Regarding the mossy fiber inputs, as we state in response to paragraph 3, we agree with the Reviewer that the random and uncorrelated mossy fiber activity that has been used in previous studies is an unrealistic idealization of in vivo neural activity. One of the motivations for our model was to relax this assumption and examine the consequences: we introduce correlations in the mossy fiber activity by projecting low-dimensional patterns into the mossy fiber layer (Figure 1B):

“A typical assumption in computational theories of the cerebellar cortex is that inputs are randomly distributed in a high-dimensional space (Marr, 1969; Albus, 1971; Brunel et al., 2004; Babadi and Sompolinsky, 2014; Billings et al., 2014; Litwin-Kumar et al., 2017). While this may be a reasonable simplification in some cases, many tasks, including cerebellumdependent tasks, are likely best-described as being encoded by a low-dimensional set of variables. For example, the cerebellum is often hypothesized to learn a forward model for motor control (Wolpert et al., 1998), which uses sensory input and motor efference to predict an effector’s future state.

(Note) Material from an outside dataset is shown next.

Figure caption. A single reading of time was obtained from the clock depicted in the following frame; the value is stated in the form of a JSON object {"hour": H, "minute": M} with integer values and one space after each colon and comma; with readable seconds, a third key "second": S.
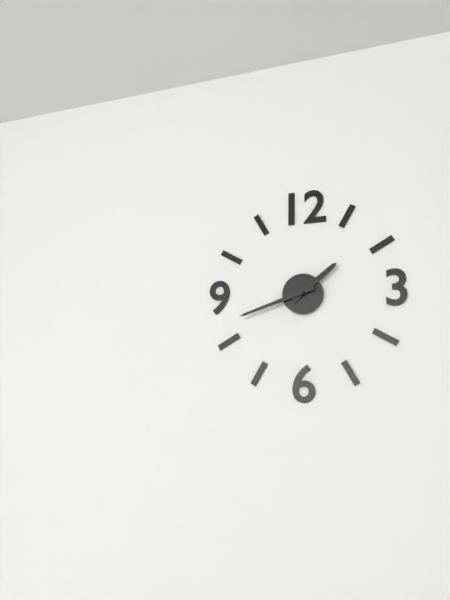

Mossy fiber activity recorded in monkeys correlates with position and velocity during natural movement (van Kan et al., 1993). Sources of motor efference copies include motor cortex, whose population activity lies on a low-dimensional manifold (Wagner et al., 2019; Huang et al., 2013; Churchland et al., 2010; Yu et al., 2009). We begin by modeling the low dimensionality of inputs and later consider more specific tasks.

We therefore assume that the inputs to our model lie on a D-dimensional subspace embedded in the N-dimensional input space, where D is typically much smaller than N (Figure 1B). We refer to this subspace as the “task subspace” (Figure 1C).”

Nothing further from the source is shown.